WHAT YOU NEED TO DO: Apart from the images, every record here needs to be copied exactly.

════

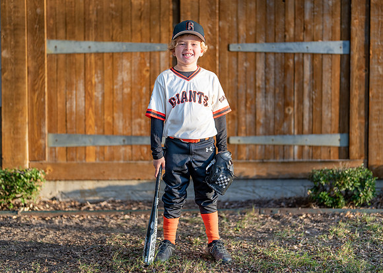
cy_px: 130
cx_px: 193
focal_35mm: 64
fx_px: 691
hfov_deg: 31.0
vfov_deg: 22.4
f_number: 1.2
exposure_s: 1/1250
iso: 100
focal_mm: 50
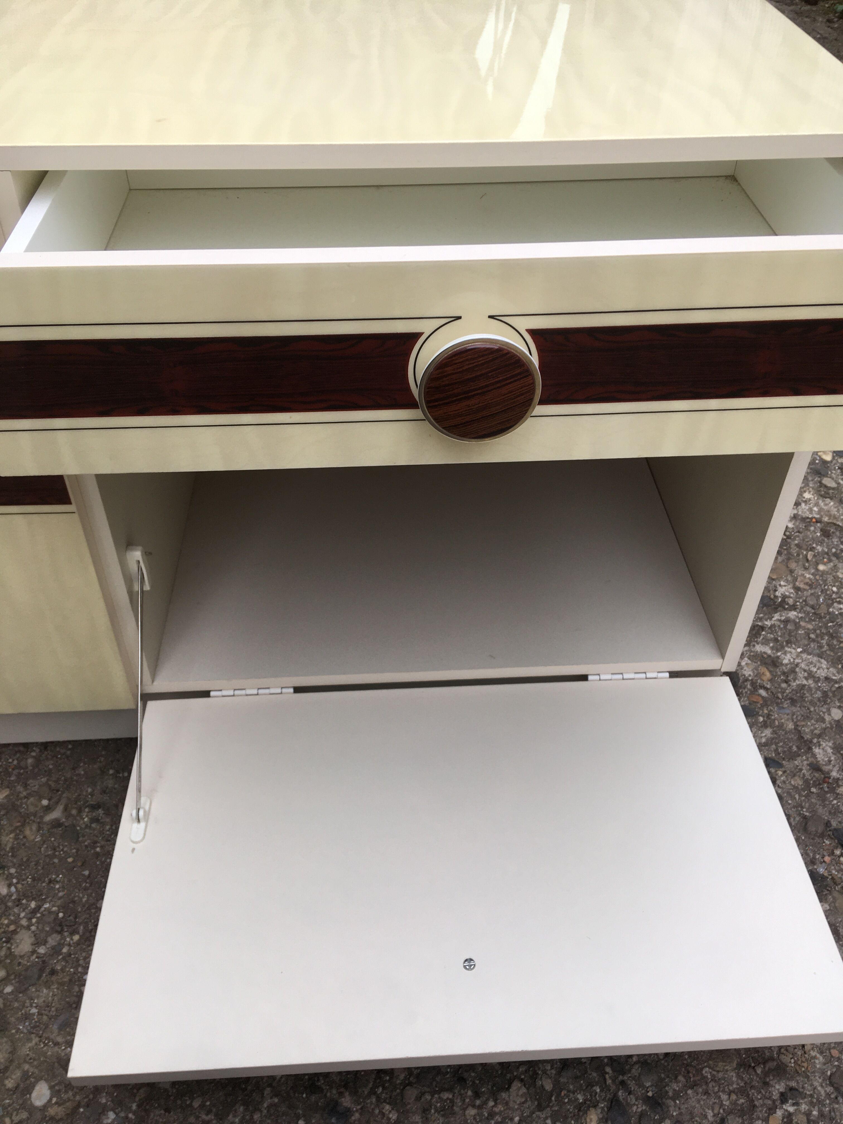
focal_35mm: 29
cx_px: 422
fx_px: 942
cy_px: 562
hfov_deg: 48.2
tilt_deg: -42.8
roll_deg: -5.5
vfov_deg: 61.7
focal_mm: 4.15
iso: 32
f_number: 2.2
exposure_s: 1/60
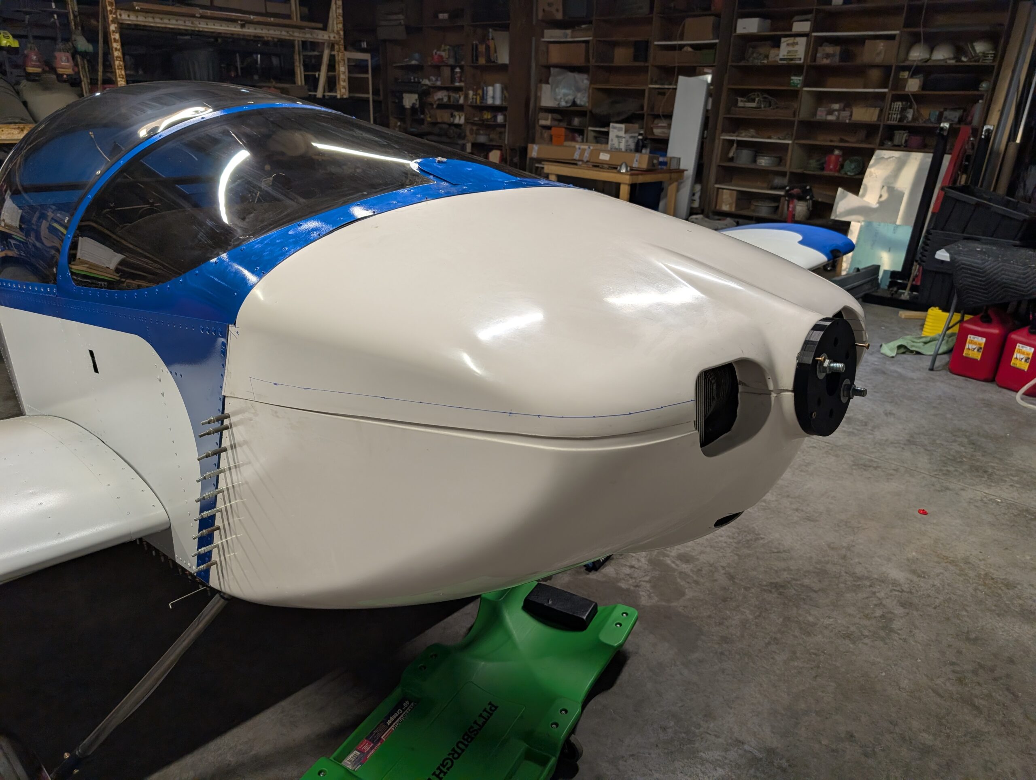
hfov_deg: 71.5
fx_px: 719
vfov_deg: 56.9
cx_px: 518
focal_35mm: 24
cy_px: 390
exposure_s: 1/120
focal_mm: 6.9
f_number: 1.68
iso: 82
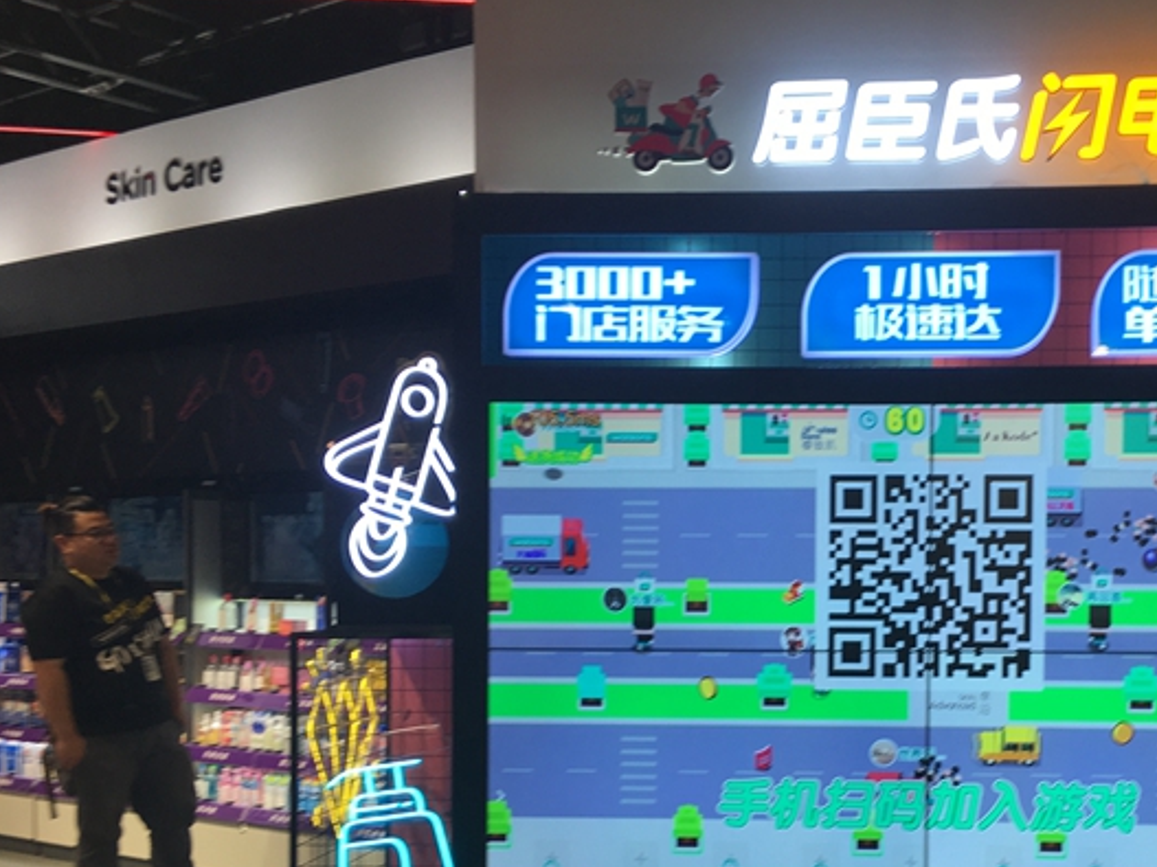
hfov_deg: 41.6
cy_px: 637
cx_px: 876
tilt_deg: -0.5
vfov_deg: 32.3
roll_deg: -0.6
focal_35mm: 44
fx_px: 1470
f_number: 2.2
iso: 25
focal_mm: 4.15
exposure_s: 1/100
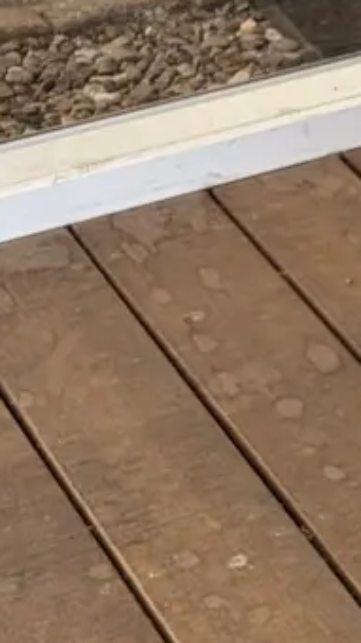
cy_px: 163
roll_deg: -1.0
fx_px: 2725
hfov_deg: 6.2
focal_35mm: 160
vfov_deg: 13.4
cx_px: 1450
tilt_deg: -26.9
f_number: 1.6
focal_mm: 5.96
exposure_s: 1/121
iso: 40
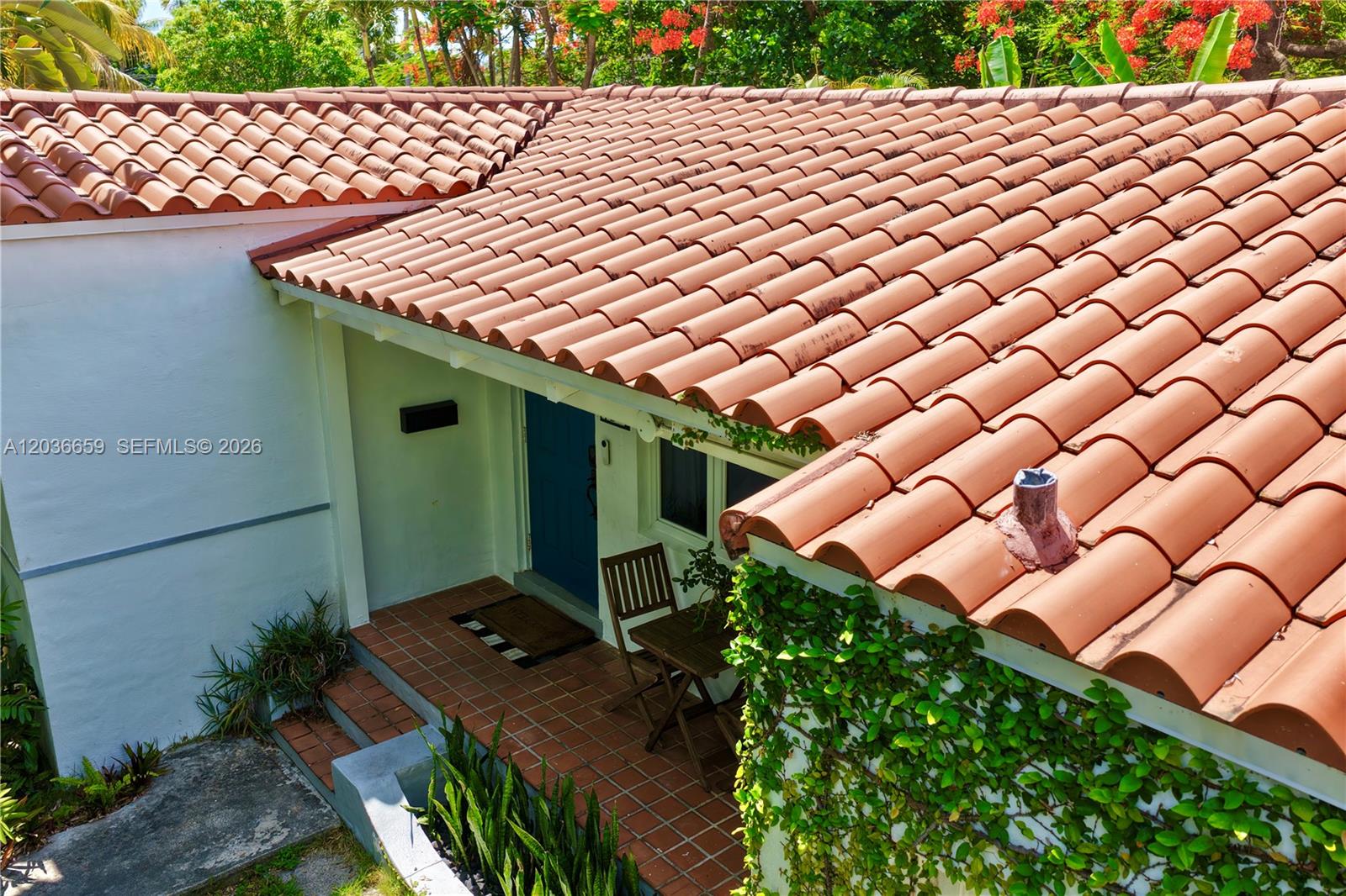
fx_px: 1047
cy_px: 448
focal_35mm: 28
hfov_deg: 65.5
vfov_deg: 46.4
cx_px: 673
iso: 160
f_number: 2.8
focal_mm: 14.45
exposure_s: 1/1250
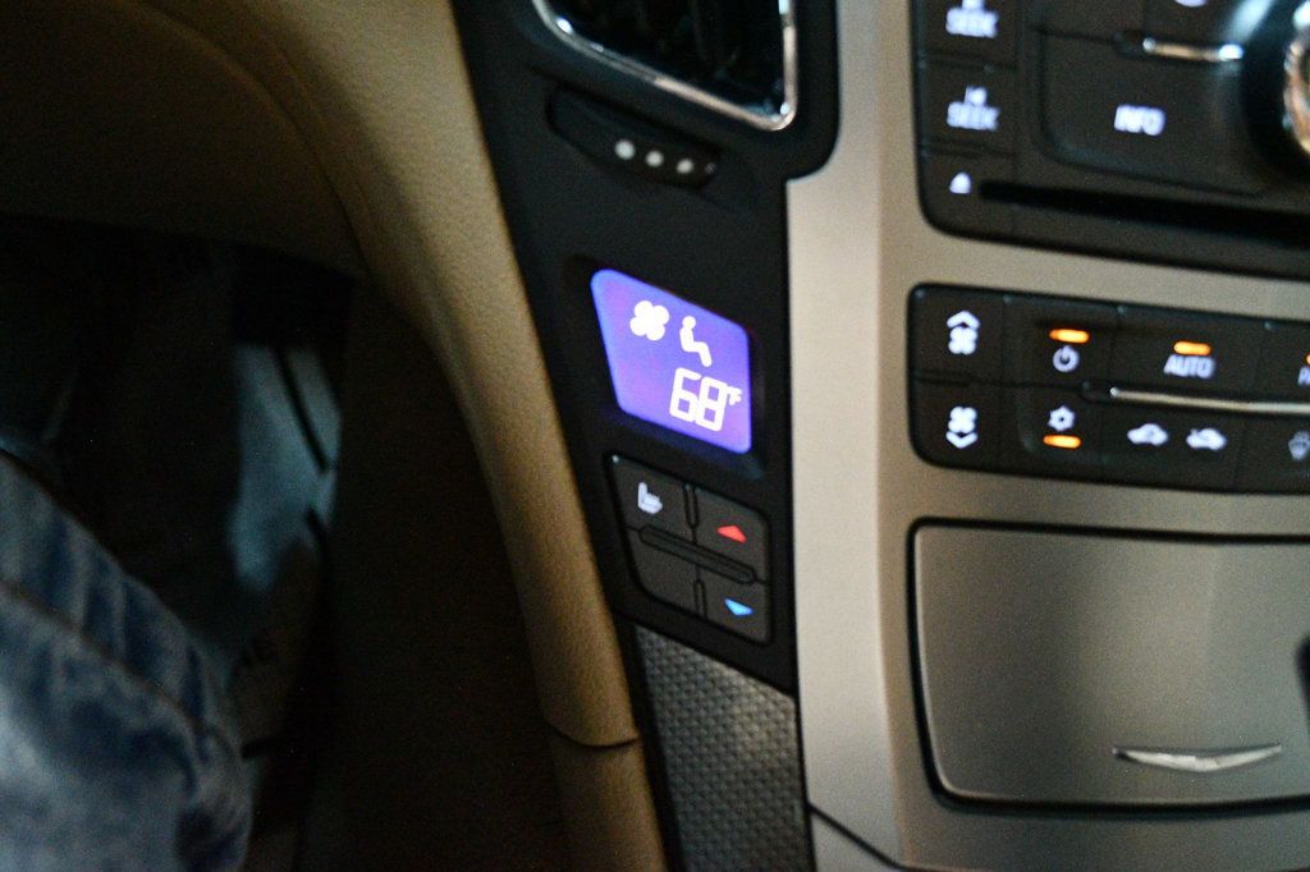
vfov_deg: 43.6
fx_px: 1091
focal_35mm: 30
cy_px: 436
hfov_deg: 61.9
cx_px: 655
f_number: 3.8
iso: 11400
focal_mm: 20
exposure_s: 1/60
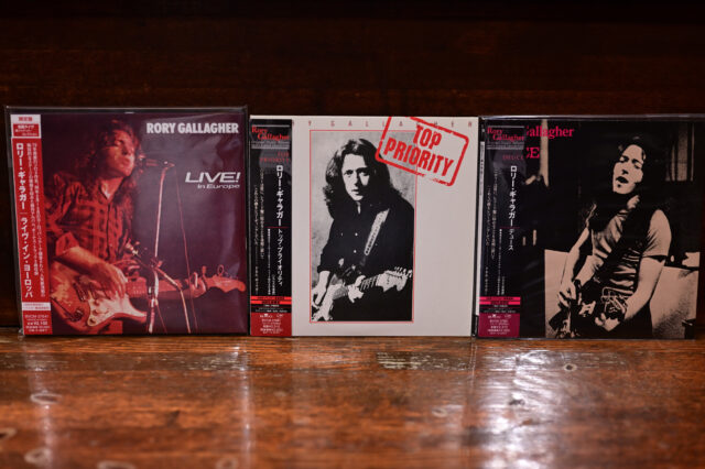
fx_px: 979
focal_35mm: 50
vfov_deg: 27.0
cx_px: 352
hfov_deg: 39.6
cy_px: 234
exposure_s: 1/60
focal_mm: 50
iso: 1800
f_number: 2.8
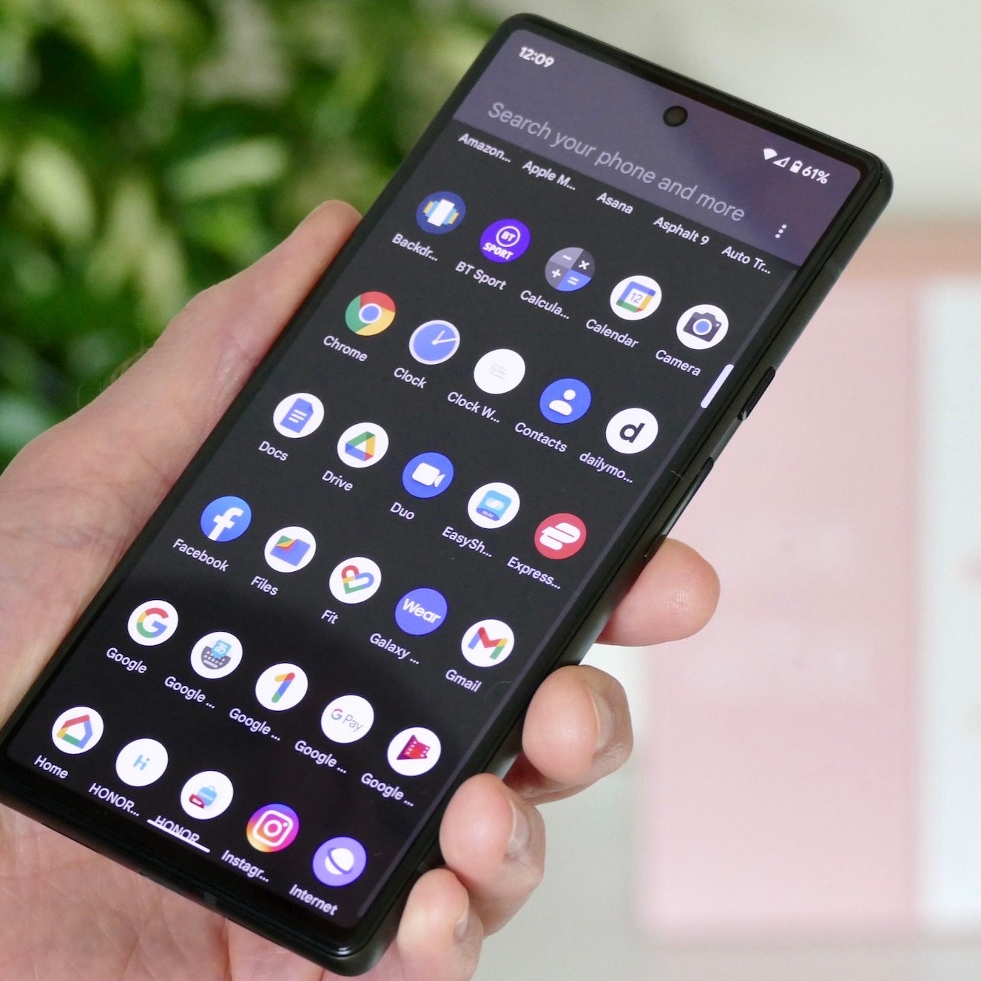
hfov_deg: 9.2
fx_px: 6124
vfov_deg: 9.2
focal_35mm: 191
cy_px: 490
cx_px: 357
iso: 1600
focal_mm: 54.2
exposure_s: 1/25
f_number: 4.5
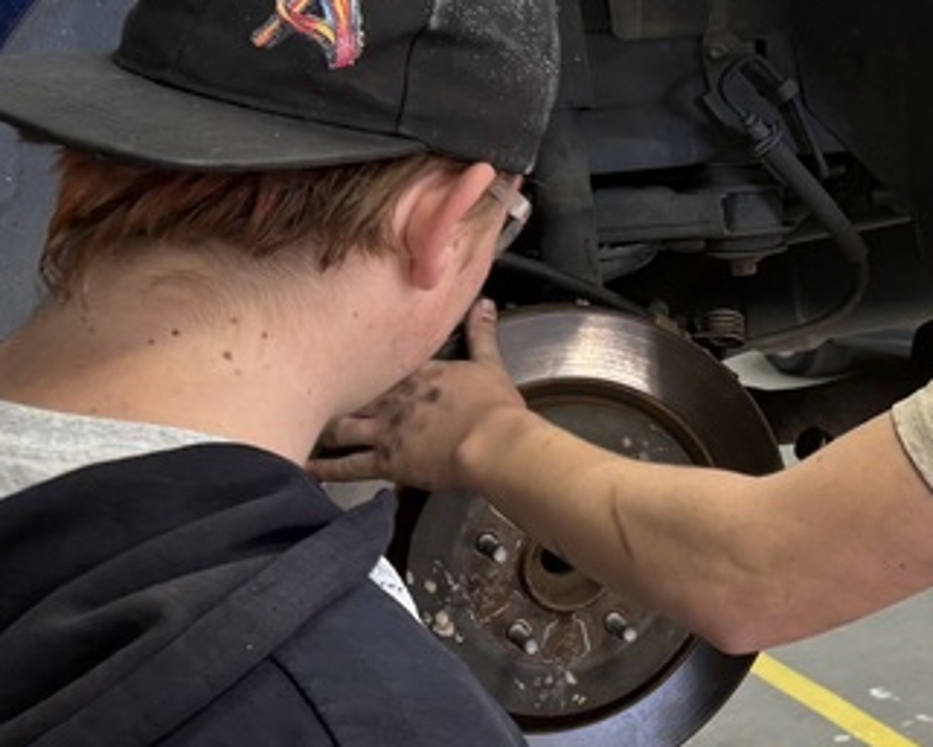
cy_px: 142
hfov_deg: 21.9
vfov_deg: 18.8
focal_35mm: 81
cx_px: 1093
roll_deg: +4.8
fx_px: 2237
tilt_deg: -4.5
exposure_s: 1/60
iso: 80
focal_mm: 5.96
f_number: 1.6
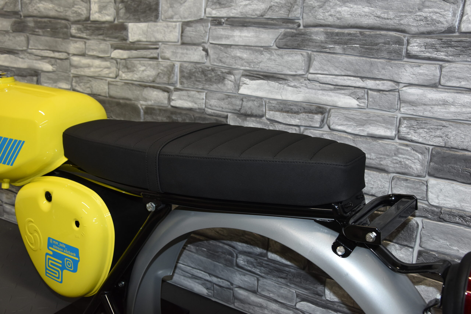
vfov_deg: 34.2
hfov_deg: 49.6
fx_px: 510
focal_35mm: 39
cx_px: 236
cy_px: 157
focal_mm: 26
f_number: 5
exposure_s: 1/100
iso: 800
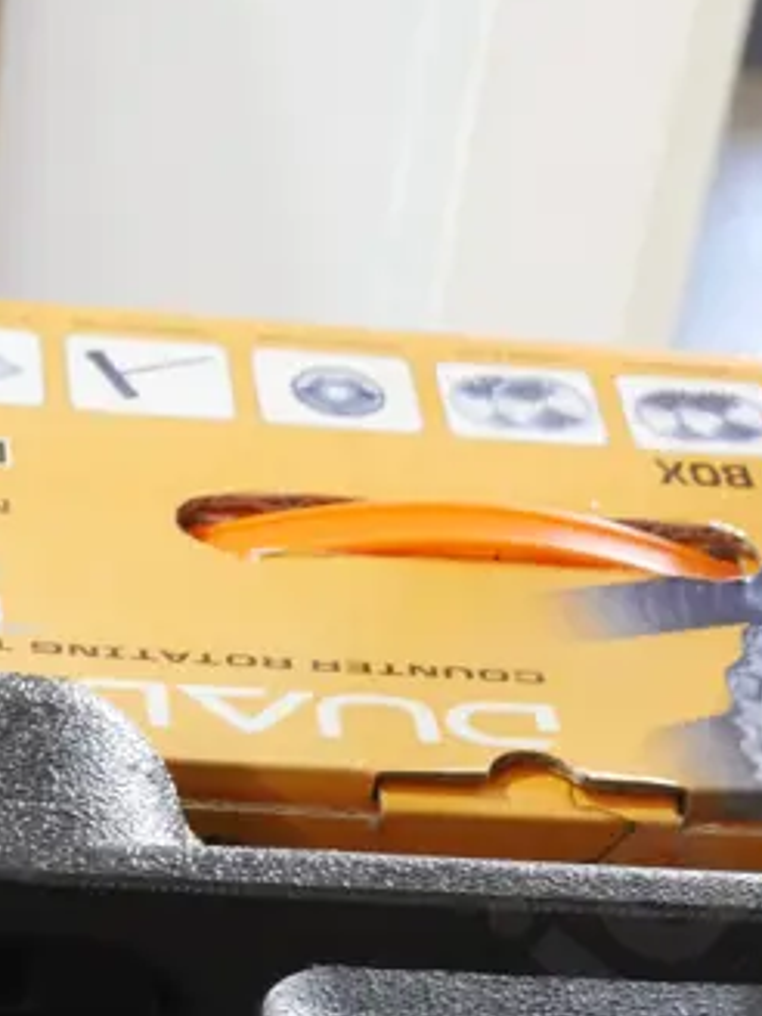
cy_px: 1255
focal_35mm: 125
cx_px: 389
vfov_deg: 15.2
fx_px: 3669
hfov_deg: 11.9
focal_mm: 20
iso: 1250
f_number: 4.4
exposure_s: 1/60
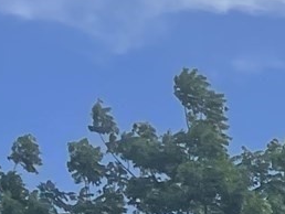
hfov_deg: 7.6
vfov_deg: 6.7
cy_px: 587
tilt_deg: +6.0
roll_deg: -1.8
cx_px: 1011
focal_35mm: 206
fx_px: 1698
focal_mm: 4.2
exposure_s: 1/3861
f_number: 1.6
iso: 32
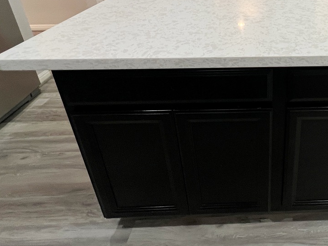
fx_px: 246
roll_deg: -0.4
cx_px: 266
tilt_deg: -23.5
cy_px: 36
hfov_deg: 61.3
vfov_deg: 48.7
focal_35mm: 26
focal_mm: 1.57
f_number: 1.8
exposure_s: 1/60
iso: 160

════

OUTPUT OF THE EXERCISE:
cy_px: 130
cx_px: 193
focal_35mm: 64
fx_px: 691
hfov_deg: 31.0
vfov_deg: 22.4
f_number: 1.2
exposure_s: 1/1250
iso: 100
focal_mm: 50
focal_35mm: 29
cx_px: 422
fx_px: 942
cy_px: 562
hfov_deg: 48.2
tilt_deg: -42.8
roll_deg: -5.5
vfov_deg: 61.7
focal_mm: 4.15
iso: 32
f_number: 2.2
exposure_s: 1/60
hfov_deg: 71.5
fx_px: 719
vfov_deg: 56.9
cx_px: 518
focal_35mm: 24
cy_px: 390
exposure_s: 1/120
focal_mm: 6.9
f_number: 1.68
iso: 82
hfov_deg: 41.6
cy_px: 637
cx_px: 876
tilt_deg: -0.5
vfov_deg: 32.3
roll_deg: -0.6
focal_35mm: 44
fx_px: 1470
f_number: 2.2
iso: 25
focal_mm: 4.15
exposure_s: 1/100
cy_px: 163
roll_deg: -1.0
fx_px: 2725
hfov_deg: 6.2
focal_35mm: 160
vfov_deg: 13.4
cx_px: 1450
tilt_deg: -26.9
f_number: 1.6
focal_mm: 5.96
exposure_s: 1/121
iso: 40
fx_px: 1047
cy_px: 448
focal_35mm: 28
hfov_deg: 65.5
vfov_deg: 46.4
cx_px: 673
iso: 160
f_number: 2.8
focal_mm: 14.45
exposure_s: 1/1250
vfov_deg: 43.6
fx_px: 1091
focal_35mm: 30
cy_px: 436
hfov_deg: 61.9
cx_px: 655
f_number: 3.8
iso: 11400
focal_mm: 20
exposure_s: 1/60
fx_px: 979
focal_35mm: 50
vfov_deg: 27.0
cx_px: 352
hfov_deg: 39.6
cy_px: 234
exposure_s: 1/60
focal_mm: 50
iso: 1800
f_number: 2.8
hfov_deg: 9.2
fx_px: 6124
vfov_deg: 9.2
focal_35mm: 191
cy_px: 490
cx_px: 357
iso: 1600
focal_mm: 54.2
exposure_s: 1/25
f_number: 4.5
cy_px: 142
hfov_deg: 21.9
vfov_deg: 18.8
focal_35mm: 81
cx_px: 1093
roll_deg: +4.8
fx_px: 2237
tilt_deg: -4.5
exposure_s: 1/60
iso: 80
focal_mm: 5.96
f_number: 1.6
vfov_deg: 34.2
hfov_deg: 49.6
fx_px: 510
focal_35mm: 39
cx_px: 236
cy_px: 157
focal_mm: 26
f_number: 5
exposure_s: 1/100
iso: 800
cy_px: 1255
focal_35mm: 125
cx_px: 389
vfov_deg: 15.2
fx_px: 3669
hfov_deg: 11.9
focal_mm: 20
iso: 1250
f_number: 4.4
exposure_s: 1/60
hfov_deg: 7.6
vfov_deg: 6.7
cy_px: 587
tilt_deg: +6.0
roll_deg: -1.8
cx_px: 1011
focal_35mm: 206
fx_px: 1698
focal_mm: 4.2
exposure_s: 1/3861
f_number: 1.6
iso: 32
fx_px: 246
roll_deg: -0.4
cx_px: 266
tilt_deg: -23.5
cy_px: 36
hfov_deg: 61.3
vfov_deg: 48.7
focal_35mm: 26
focal_mm: 1.57
f_number: 1.8
exposure_s: 1/60
iso: 160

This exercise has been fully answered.